=== ASSIGNED TASK ===
Lines outside the range are not wanted. Give again exactly the lines between the line holding "A grey part;" and the line holding "xy; 5.3 nm/px.", inclusive, from the listing below.

○ ○ ○ ○ ○

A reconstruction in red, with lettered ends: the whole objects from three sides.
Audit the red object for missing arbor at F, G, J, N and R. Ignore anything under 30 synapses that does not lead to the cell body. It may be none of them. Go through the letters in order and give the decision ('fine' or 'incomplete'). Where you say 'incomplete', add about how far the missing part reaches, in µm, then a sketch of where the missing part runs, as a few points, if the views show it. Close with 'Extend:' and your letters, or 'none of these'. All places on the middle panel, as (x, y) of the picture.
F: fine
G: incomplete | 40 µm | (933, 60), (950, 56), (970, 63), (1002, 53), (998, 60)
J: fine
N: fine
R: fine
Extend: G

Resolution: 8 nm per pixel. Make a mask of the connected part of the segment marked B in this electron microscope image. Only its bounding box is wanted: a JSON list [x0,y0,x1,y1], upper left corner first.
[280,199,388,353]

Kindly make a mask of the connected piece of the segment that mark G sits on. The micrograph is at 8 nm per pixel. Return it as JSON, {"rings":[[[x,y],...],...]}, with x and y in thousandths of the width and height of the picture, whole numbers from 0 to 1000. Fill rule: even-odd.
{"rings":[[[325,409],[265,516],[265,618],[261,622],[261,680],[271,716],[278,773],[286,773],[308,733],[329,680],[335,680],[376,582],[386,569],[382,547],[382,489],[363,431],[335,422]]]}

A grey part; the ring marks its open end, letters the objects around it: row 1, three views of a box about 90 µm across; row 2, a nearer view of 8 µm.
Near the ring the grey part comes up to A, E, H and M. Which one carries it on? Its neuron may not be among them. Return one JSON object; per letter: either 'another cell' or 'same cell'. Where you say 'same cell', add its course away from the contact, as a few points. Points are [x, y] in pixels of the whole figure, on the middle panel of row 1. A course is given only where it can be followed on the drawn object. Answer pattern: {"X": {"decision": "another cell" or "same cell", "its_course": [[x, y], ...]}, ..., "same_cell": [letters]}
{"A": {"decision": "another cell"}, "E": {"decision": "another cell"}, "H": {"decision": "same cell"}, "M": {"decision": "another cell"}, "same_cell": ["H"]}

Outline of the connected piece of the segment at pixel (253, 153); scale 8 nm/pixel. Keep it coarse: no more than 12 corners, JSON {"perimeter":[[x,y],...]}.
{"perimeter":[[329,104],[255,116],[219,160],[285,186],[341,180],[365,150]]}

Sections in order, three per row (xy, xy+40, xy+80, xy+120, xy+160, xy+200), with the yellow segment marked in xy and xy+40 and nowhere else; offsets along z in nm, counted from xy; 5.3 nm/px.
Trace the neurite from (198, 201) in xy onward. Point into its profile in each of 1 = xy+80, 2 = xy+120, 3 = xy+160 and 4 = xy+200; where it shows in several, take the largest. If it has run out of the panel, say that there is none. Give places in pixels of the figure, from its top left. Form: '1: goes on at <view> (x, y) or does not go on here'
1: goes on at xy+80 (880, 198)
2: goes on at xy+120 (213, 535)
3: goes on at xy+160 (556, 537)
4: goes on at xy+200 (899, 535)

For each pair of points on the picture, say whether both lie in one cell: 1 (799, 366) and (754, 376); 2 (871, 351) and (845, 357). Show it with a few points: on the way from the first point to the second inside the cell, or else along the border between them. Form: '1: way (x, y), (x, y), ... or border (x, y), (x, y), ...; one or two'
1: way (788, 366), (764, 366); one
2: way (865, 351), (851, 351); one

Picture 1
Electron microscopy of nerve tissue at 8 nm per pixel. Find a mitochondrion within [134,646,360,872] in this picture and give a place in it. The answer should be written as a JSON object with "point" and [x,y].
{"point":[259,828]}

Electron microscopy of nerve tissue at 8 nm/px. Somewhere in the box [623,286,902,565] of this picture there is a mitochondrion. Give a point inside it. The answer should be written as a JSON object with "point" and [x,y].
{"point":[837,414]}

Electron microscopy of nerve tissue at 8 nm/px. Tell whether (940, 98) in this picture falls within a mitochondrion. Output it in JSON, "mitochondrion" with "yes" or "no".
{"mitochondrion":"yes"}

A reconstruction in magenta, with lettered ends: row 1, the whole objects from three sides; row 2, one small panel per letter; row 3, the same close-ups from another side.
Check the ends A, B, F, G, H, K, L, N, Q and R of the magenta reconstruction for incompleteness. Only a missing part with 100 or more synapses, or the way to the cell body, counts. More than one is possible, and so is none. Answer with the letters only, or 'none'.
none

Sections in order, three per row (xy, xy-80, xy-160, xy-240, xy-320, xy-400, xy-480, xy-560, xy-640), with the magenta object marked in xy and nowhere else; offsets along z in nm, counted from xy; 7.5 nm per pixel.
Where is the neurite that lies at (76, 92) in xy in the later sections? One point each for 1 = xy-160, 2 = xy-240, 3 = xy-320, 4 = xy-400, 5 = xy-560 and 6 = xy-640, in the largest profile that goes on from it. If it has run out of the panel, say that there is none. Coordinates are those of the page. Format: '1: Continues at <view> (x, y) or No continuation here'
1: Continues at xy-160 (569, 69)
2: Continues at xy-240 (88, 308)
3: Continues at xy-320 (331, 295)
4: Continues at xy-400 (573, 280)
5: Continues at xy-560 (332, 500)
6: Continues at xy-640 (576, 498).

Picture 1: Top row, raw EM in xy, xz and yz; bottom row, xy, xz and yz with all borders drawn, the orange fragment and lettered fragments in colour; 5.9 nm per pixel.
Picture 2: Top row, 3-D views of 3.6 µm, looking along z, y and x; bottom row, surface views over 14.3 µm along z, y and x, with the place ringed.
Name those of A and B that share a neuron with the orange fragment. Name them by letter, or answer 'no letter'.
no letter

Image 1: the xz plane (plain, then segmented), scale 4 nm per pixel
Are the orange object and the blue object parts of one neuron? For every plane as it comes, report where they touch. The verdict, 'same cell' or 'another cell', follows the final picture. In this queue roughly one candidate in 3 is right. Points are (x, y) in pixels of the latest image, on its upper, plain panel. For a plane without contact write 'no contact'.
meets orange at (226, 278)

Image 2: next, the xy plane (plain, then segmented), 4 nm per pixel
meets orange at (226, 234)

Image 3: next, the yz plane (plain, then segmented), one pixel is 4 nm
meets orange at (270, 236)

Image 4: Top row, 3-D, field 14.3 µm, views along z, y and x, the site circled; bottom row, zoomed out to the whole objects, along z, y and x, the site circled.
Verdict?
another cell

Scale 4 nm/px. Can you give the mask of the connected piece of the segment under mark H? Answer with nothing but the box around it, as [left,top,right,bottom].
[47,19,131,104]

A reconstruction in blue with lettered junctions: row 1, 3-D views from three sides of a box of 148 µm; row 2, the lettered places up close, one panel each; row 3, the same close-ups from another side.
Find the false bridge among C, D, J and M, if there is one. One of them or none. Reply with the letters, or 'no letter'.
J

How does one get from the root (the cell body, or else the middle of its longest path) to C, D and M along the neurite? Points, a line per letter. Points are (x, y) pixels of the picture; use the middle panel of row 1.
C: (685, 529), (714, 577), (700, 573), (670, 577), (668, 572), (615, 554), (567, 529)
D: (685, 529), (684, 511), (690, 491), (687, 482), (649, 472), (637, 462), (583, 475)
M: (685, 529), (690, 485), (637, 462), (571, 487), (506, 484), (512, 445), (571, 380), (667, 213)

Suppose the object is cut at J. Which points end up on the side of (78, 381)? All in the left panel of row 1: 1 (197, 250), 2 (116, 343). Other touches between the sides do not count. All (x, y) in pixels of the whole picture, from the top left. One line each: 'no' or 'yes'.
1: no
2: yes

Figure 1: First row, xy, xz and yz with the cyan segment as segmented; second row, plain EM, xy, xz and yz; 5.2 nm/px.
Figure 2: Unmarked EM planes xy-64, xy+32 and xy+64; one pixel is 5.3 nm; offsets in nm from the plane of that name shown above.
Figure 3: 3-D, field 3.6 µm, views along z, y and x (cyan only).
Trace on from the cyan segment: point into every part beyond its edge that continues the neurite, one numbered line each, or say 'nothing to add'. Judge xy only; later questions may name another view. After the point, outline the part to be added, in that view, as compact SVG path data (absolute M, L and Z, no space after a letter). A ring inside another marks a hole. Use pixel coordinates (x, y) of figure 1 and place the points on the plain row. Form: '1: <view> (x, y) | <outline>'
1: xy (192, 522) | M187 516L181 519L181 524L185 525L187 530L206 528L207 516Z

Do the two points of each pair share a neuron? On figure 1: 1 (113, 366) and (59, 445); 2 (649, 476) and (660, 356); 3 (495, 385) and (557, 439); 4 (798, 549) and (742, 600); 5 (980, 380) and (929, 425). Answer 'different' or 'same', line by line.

○ ○ ○ ○ ○

=== FINAL ANSWER ===
A grey part; the ring marks its open end, letters the objects around it: row 1, three views of a box about 90 µm across; row 2, a nearer view of 8 µm.
Near the ring the grey part comes up to A, E, H and M. Which one carries it on? Its neuron may not be among them. Return one JSON object; per letter: either 'another cell' or 'same cell'. Where you say 'same cell', add its course away from the contact, as a few points. Points are [x, y] in pixels of the whole figure, on the middle panel of row 1. A course is given only where it can be followed on the drawn object. Answer pattern: {"X": {"decision": "another cell" or "same cell", "its_course": [[x, y], ...]}, ..., "same_cell": [letters]}
{"A": {"decision": "another cell"}, "E": {"decision": "another cell"}, "H": {"decision": "same cell"}, "M": {"decision": "another cell"}, "same_cell": ["H"]}

Outline of the connected piece of the segment at pixel (253, 153); scale 8 nm/pixel. Keep it coarse: no more than 12 corners, JSON {"perimeter":[[x,y],...]}.
{"perimeter":[[329,104],[255,116],[219,160],[285,186],[341,180],[365,150]]}

Sections in order, three per row (xy, xy+40, xy+80, xy+120, xy+160, xy+200), with the yellow segment marked in xy and xy+40 and nowhere else; offsets along z in nm, counted from xy; 5.3 nm/px.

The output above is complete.